Jika Felix memang harus pergi mencari raga itu berarti Bella pun harus ikut pergi mencarinya, agar dia pun bisa mengikuti Bella.


Secara tak langsung, Bella memang akan terlibat dalam urusannya. Padahal Felix benar-benar tak mau menyangkut-pautkan Bella, jauh didalam hatinya dia sangat mengkhawatirkan Bella dan itu karena dia menyayangi Bella sudah sejak lama. Walau Bella melupakannya sejak peristiwa penutupan mata batin itu.


Felix melamunkan tentang nasibnya, entah berapa lama dia merenung sampai suara isi kepala Bella terdengar di indera pendengarannya. Felix terkekeh kecil menyadari masalah apa yang kini menimpa Bella yang sedang mandi di kamar mandi.


"Itu akibat mengabaikanku," gumam Felix seraya terus mendengarkan gerutuan Bella.


Bella jelas tak tahu jika saat ini Felix tengah mendengarkan isi kepalanya, makanya Bella terus menggerutu dikamar mandi.

__ADS_1


Nampaknya gadis itu memang pelupa. Bahkan Felix sudah mengatakannya berkali-kali jika dia bisa menangkap isi pikiran Bella karena saat ini mereka masih dalam lingkup yang dekat--yang masih bisa dijangkau oleh pendengaran Felix.

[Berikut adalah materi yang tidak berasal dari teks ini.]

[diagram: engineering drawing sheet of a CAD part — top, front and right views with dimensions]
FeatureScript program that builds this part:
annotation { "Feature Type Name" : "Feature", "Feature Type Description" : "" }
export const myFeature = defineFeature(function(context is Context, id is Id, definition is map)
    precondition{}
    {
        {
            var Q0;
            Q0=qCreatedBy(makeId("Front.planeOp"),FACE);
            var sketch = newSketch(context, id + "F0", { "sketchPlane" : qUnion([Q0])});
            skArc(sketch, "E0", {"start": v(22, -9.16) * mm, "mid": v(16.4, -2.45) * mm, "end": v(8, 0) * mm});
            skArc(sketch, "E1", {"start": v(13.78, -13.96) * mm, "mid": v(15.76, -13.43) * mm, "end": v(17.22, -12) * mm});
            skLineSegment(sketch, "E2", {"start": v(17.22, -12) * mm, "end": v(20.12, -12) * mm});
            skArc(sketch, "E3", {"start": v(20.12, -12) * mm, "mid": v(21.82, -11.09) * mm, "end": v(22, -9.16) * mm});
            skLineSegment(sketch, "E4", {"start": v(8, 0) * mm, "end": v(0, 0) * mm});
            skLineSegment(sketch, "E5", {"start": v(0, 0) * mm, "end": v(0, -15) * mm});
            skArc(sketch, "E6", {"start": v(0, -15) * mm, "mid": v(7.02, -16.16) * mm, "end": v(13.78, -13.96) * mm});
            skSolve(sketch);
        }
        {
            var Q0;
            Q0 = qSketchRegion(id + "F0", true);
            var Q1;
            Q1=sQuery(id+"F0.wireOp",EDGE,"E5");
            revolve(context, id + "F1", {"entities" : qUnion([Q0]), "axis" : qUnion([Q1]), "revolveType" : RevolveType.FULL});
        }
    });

Tiba-tiba suara pintu kamar mandi terbuka dan kepala Bella muncul, menyembull disela-sela pintu yang tak terbuka sepenuhnya. Bella tak memunculkan badannya, hanya kepalanya yang menyelinap keluar.


"Felix, tolong ambilkan bajuku di lemari," pinta Bella dengan cengengesan. Felix diam tak beranjak dan hanya menatap Bella dengan tatapan datar.


"Felix... ayolah!"


Felix tetap diam padahal ia ingin terkekeh sekarang melihat Bella yang lupa membawa baju ganti ke kamar mandi. Sebenarnya bisa saja Bella keluar dan mengambil bajunya sendiri di lemari, tapi itu berarti Felix akan melihatnya hanya memakai selembar handuk dan Felix mengetahui masalah Bella itu sedari tadi karena ia bisa membaca pikiran Bella.


"Keluar saja dan ambil sendiri," kata Felix sok acuh.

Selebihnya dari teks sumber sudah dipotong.